» **Work order**
Extract the text of every entry below exactly; leave images out.
++++ Data for this task ++++
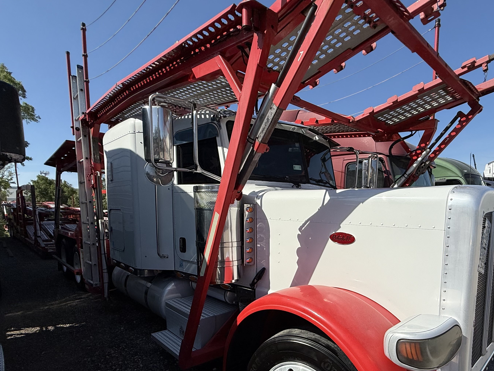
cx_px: 299
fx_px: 300
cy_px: 247
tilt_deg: -4.3
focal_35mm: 21
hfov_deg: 78.0
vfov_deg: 61.9
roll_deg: -0.5
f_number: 2.2
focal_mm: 2.22
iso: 50
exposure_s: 1/4149
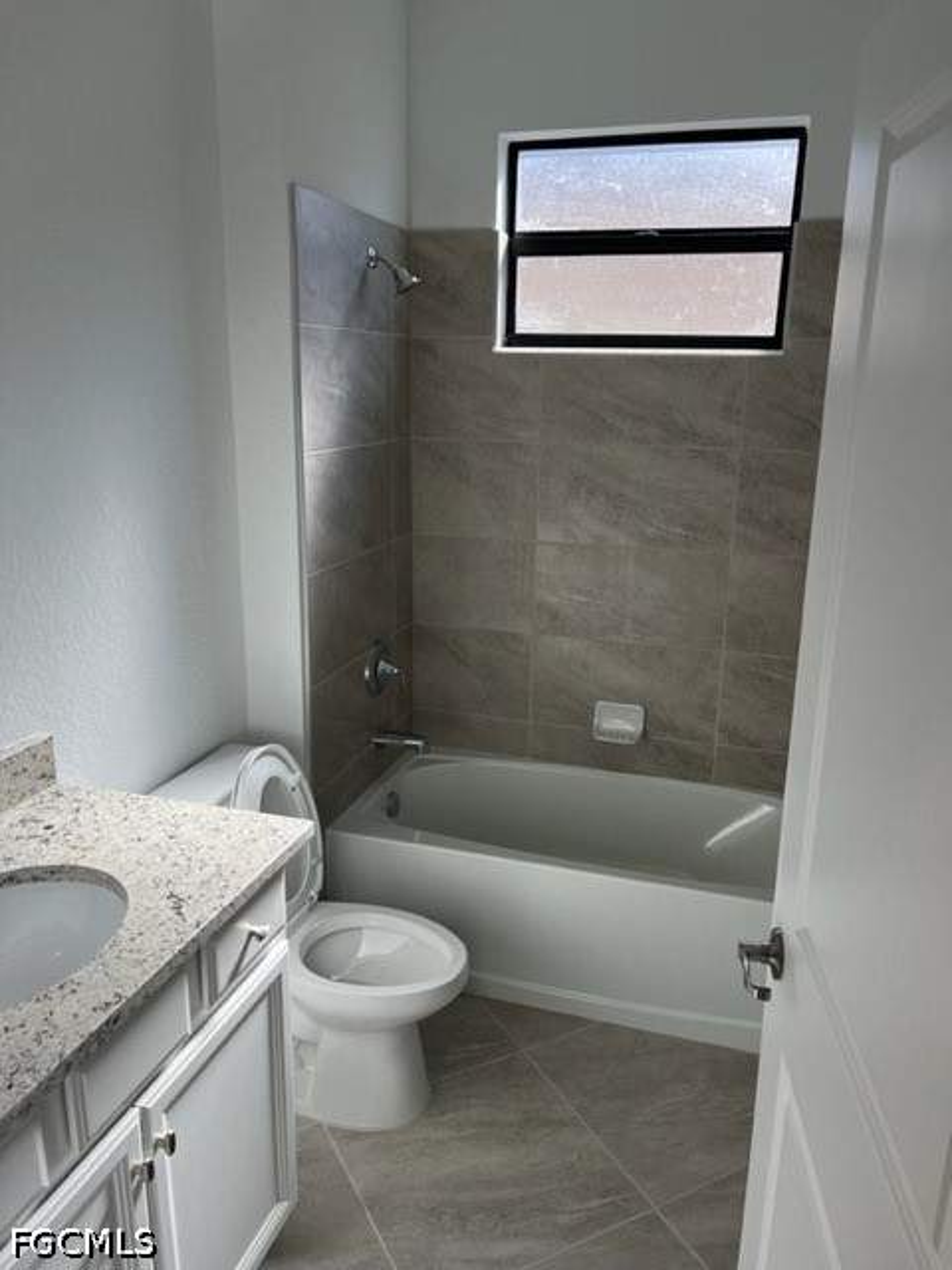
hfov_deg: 53.1
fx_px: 953
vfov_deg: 67.3
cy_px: 635
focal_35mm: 26
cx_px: 476
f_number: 1.6
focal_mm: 5.1
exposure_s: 1/326
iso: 50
++++
» **Result below**
cx_px: 299
fx_px: 300
cy_px: 247
tilt_deg: -4.3
focal_35mm: 21
hfov_deg: 78.0
vfov_deg: 61.9
roll_deg: -0.5
f_number: 2.2
focal_mm: 2.22
iso: 50
exposure_s: 1/4149
hfov_deg: 53.1
fx_px: 953
vfov_deg: 67.3
cy_px: 635
focal_35mm: 26
cx_px: 476
f_number: 1.6
focal_mm: 5.1
exposure_s: 1/326
iso: 50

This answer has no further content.